* _Work instruction_
Exactly the lines below starting at the line with "pinky dip: (808, 764)" and ending at the line with "middle pip: (234, 145)" are wanted, with both ends included. Leave out the pictures and add no other lines.

Top of Input data

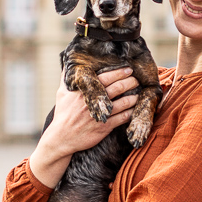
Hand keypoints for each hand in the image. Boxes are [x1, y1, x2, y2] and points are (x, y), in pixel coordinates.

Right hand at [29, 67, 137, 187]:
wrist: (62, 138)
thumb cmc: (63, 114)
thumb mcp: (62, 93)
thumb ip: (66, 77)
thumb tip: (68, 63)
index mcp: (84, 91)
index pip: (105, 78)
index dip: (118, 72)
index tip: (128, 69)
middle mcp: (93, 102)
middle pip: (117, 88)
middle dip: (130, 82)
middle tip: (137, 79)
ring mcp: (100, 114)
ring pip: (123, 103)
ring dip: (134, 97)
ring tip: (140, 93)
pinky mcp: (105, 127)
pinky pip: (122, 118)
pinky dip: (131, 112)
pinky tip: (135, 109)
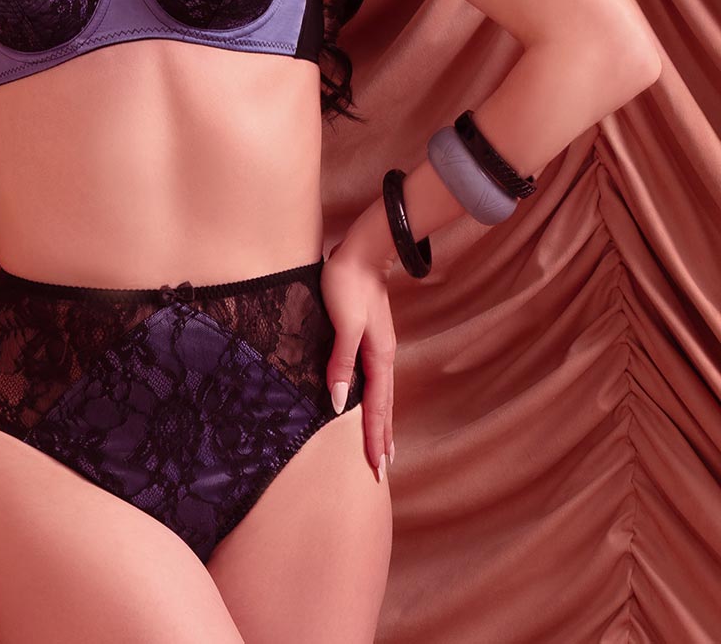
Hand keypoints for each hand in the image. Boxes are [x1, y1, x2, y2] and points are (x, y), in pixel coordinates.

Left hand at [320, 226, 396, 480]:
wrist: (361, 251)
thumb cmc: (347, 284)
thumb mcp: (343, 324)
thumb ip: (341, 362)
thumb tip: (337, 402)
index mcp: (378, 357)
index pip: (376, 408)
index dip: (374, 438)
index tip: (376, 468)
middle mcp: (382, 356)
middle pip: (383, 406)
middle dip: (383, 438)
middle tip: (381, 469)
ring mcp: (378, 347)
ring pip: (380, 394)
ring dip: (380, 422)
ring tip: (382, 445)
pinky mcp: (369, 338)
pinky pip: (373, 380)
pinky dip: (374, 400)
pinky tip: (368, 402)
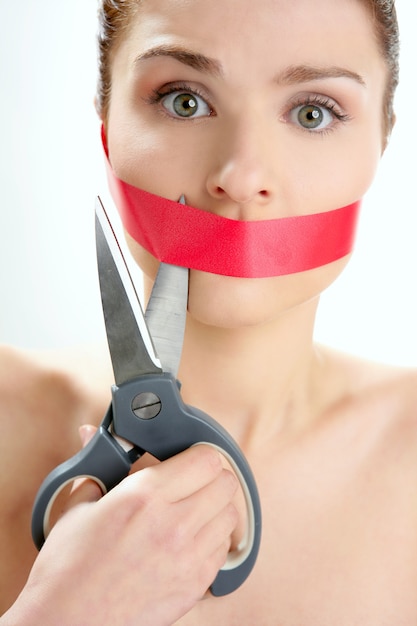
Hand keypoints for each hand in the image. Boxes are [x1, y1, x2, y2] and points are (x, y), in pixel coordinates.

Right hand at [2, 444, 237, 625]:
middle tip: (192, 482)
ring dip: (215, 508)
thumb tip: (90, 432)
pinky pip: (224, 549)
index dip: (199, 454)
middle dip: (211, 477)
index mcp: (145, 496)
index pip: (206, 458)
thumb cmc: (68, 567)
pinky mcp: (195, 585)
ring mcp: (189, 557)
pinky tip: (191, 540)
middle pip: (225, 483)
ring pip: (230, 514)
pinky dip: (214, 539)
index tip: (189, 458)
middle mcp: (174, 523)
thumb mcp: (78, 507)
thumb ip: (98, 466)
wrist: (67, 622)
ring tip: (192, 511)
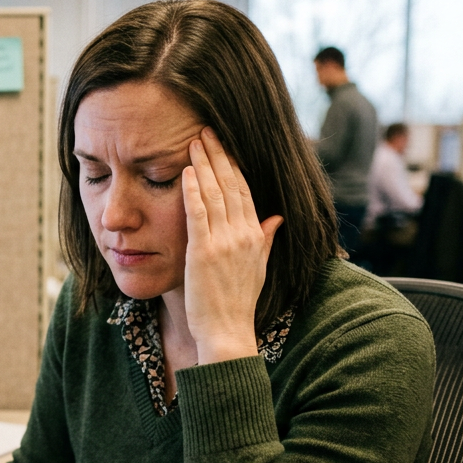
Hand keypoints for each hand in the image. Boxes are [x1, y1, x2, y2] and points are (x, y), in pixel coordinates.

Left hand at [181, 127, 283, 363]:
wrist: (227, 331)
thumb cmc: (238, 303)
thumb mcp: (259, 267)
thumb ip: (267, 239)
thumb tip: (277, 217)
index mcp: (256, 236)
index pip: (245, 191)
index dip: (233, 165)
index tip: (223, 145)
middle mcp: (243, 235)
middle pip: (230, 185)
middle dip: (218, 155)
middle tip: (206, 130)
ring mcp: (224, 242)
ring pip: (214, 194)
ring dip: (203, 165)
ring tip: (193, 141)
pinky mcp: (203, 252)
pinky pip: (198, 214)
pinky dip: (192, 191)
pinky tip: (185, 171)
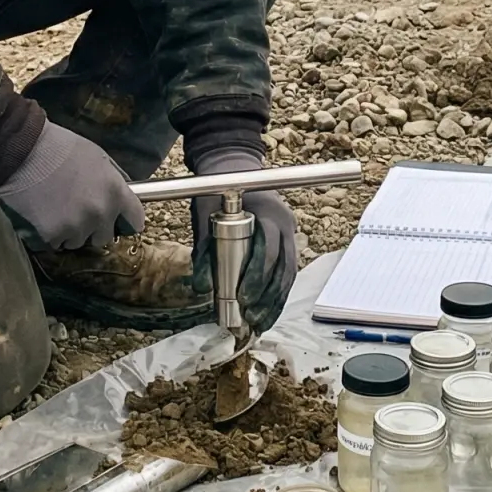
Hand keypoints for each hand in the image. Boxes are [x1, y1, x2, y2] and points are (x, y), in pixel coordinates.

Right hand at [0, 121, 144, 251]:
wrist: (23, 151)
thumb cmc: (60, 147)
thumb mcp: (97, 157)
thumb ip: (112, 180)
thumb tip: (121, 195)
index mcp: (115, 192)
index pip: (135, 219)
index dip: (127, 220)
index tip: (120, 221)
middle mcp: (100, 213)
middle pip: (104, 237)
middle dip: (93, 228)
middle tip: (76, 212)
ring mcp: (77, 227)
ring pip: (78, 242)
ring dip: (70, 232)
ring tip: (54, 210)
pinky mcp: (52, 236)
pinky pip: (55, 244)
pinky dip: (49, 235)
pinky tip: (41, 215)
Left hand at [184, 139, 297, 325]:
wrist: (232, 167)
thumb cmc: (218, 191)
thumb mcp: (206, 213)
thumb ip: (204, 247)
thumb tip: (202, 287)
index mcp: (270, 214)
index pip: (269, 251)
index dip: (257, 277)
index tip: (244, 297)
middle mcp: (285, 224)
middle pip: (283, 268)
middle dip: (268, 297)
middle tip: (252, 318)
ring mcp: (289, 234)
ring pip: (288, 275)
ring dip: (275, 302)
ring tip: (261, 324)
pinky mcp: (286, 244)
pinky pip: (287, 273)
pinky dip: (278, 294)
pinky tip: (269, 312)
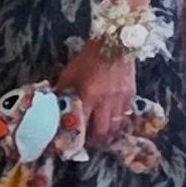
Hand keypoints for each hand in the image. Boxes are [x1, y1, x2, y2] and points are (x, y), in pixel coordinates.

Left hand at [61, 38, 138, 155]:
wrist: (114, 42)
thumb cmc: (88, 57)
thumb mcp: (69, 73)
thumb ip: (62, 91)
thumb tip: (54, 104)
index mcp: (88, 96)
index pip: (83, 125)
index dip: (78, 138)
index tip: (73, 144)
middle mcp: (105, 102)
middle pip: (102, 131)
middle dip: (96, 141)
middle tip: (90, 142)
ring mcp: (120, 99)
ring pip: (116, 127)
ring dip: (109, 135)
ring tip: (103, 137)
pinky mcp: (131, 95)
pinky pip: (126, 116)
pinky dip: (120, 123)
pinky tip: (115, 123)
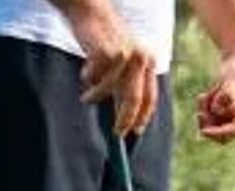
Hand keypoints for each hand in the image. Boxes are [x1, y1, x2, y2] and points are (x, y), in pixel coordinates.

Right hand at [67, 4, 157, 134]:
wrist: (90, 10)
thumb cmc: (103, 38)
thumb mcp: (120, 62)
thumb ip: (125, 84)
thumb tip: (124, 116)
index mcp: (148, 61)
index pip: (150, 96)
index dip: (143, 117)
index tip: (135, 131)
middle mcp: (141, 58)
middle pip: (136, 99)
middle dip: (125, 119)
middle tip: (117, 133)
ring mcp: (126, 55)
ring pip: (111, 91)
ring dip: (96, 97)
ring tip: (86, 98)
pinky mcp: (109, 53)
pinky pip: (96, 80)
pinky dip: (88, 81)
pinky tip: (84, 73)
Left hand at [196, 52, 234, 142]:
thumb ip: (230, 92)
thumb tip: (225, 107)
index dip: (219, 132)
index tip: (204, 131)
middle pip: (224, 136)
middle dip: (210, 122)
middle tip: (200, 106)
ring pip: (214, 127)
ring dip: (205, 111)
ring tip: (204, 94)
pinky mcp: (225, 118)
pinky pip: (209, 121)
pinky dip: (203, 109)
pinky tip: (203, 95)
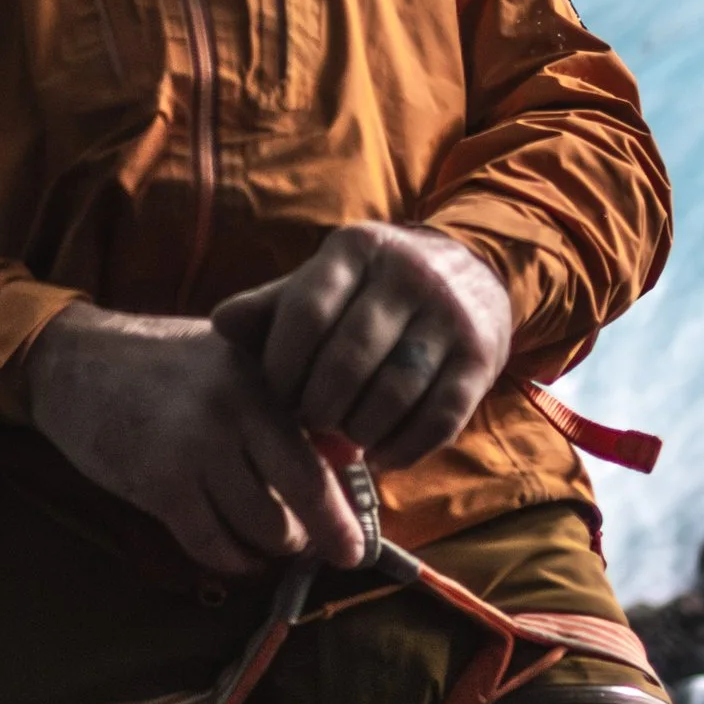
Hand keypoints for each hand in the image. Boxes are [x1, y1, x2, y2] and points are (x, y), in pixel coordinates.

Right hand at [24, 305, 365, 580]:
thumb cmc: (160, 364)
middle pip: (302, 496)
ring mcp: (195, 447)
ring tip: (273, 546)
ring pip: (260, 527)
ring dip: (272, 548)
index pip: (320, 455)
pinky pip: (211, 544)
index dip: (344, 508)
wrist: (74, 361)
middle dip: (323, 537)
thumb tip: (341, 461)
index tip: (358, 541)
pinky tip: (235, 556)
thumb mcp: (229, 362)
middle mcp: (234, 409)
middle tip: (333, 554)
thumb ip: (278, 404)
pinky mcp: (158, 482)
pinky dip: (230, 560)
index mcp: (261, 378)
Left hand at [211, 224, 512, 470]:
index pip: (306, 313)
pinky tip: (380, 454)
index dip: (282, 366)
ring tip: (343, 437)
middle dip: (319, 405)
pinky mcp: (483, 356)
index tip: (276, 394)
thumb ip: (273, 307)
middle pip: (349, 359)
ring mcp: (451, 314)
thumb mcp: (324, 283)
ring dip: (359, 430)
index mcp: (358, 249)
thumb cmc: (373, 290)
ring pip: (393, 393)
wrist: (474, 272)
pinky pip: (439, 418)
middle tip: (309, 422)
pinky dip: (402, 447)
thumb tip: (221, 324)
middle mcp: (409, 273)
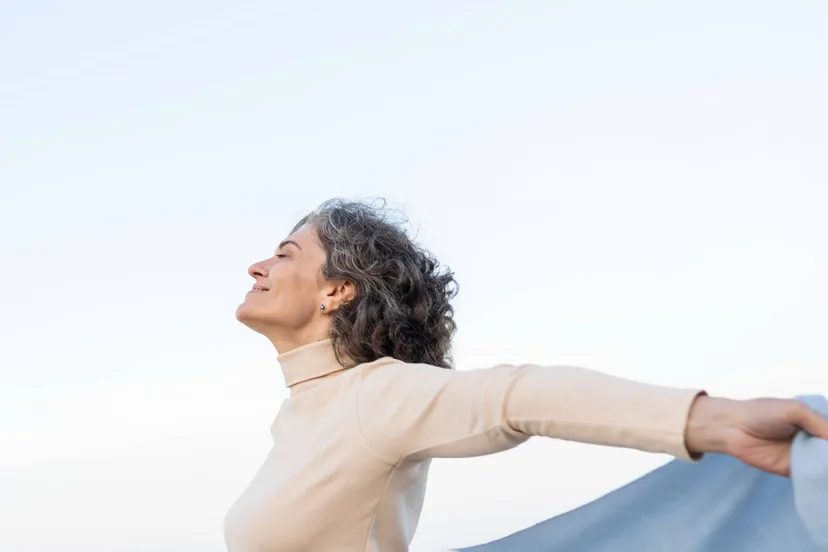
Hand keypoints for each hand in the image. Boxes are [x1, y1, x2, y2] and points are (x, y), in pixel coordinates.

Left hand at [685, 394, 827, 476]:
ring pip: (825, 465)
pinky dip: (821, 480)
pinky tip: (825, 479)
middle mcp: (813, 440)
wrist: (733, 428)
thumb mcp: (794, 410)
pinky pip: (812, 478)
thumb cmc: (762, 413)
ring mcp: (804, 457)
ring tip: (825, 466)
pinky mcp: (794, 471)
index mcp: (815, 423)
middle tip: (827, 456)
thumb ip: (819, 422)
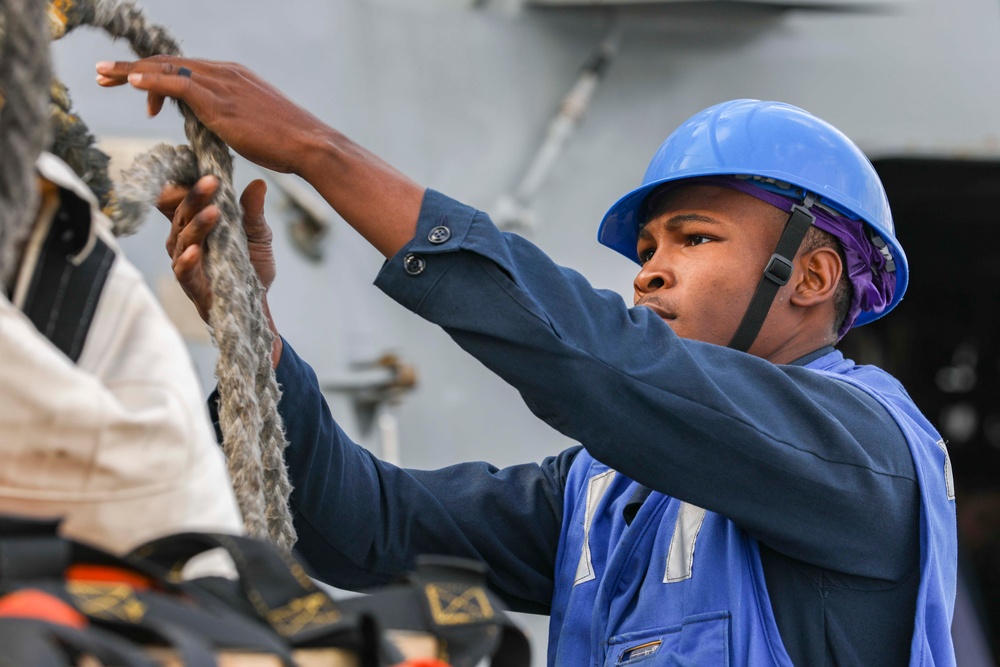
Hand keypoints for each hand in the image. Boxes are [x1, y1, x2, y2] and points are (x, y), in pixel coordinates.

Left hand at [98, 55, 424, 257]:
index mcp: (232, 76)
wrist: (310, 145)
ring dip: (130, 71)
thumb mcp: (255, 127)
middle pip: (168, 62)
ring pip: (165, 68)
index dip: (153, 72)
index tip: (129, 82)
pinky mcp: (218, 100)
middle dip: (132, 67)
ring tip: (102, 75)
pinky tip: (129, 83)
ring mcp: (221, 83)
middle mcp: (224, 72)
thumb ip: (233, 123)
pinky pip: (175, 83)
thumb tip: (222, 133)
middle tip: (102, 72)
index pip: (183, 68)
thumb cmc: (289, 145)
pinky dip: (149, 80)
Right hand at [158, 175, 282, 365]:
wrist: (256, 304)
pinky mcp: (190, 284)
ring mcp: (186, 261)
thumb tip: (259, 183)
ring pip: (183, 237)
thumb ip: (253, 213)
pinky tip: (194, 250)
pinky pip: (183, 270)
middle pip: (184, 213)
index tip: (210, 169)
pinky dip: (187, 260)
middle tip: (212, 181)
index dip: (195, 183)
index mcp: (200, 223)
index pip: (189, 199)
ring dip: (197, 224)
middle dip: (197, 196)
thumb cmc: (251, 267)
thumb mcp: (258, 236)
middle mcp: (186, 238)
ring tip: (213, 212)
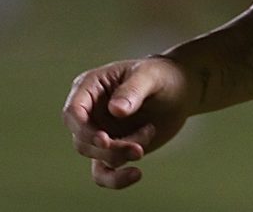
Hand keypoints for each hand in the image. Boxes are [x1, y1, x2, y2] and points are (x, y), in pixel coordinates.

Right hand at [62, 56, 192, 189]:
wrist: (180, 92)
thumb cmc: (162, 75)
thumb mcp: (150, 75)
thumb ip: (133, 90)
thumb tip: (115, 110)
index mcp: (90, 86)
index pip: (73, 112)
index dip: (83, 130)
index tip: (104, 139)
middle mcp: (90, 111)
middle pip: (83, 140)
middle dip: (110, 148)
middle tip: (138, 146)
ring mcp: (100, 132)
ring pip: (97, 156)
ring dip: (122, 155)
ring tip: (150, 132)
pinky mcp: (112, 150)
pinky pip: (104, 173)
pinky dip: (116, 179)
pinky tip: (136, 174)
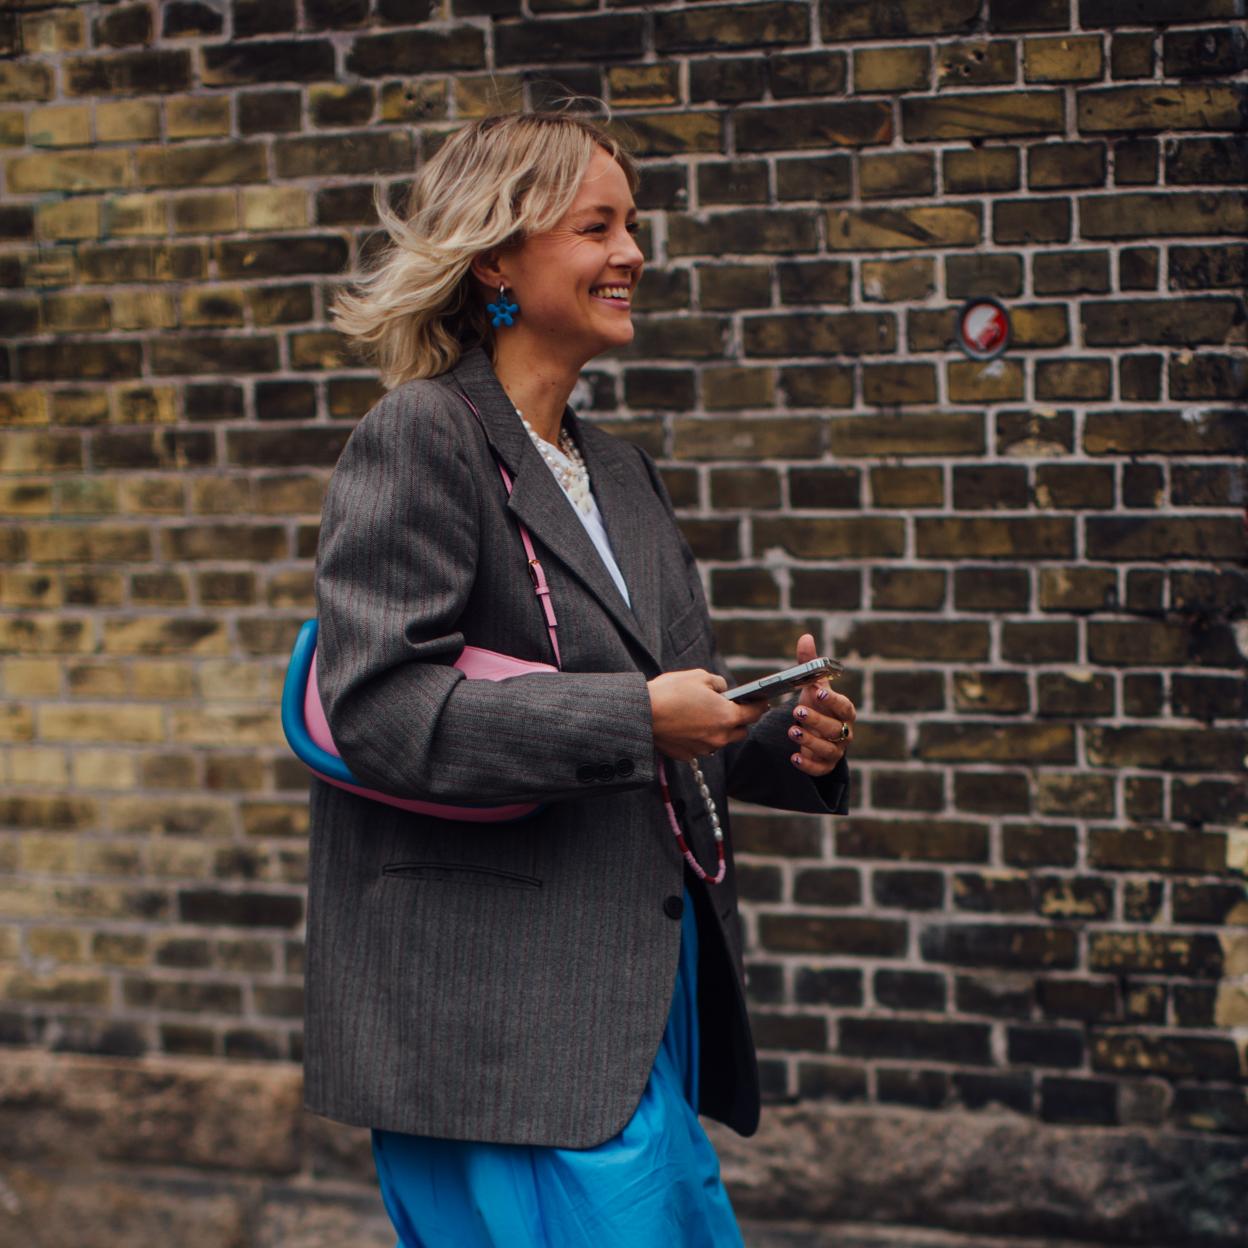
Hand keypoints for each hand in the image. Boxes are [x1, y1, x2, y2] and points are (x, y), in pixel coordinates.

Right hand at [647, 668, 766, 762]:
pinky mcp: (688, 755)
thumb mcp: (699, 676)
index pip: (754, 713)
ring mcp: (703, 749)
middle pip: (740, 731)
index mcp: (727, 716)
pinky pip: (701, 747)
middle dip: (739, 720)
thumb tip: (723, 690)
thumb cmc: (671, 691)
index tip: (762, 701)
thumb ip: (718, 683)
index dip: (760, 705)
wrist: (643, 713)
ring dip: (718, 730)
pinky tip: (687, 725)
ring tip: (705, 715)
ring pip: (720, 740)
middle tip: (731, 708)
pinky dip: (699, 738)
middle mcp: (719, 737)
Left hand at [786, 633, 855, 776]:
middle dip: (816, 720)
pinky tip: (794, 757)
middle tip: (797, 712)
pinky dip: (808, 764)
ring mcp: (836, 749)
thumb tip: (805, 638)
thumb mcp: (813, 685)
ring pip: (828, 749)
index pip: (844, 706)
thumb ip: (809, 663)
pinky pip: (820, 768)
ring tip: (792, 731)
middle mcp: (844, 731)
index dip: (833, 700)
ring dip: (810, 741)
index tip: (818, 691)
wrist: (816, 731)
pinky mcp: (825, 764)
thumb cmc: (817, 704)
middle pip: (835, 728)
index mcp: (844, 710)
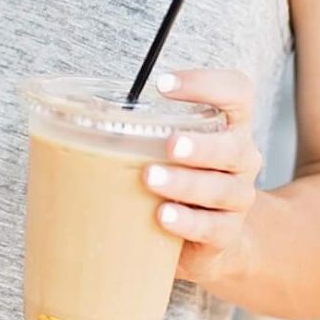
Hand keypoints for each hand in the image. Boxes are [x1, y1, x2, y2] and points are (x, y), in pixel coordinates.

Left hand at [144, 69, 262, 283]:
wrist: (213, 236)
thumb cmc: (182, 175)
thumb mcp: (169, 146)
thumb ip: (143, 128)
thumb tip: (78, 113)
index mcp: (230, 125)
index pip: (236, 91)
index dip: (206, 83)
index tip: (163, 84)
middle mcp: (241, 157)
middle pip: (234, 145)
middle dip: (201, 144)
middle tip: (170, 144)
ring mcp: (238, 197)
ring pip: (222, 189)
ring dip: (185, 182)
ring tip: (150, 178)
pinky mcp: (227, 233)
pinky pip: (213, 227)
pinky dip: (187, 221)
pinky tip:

Bottom of Input data

* _Solution for this problem_
pinky dip: (808, 764)
ring mcp: (836, 749)
thumb tip: (805, 638)
thumb mcp: (813, 685)
ring pip: (828, 749)
index pip: (844, 706)
thumb ip: (809, 663)
pinky pip: (820, 768)
ring tip: (792, 731)
middle mcp: (844, 731)
index dip: (833, 700)
ring dip: (810, 741)
index tip: (818, 691)
wrist: (816, 731)
pinky mcp: (825, 764)
thumb cmc: (817, 704)
middle pip: (835, 728)
index mcp: (844, 710)
Hand keypoints for each hand in the image. Boxes are [x1, y1, x2, y2] and points are (x, y), in pixel coordinates.

Left hand at [144, 69, 262, 283]:
wrist: (213, 236)
thumb cmc: (182, 175)
thumb mcp: (169, 146)
thumb ip: (143, 128)
thumb tip: (78, 113)
index mcp: (230, 125)
index pip: (236, 91)
index dip: (206, 83)
index tip: (163, 84)
middle mcp: (241, 157)
middle pip: (234, 145)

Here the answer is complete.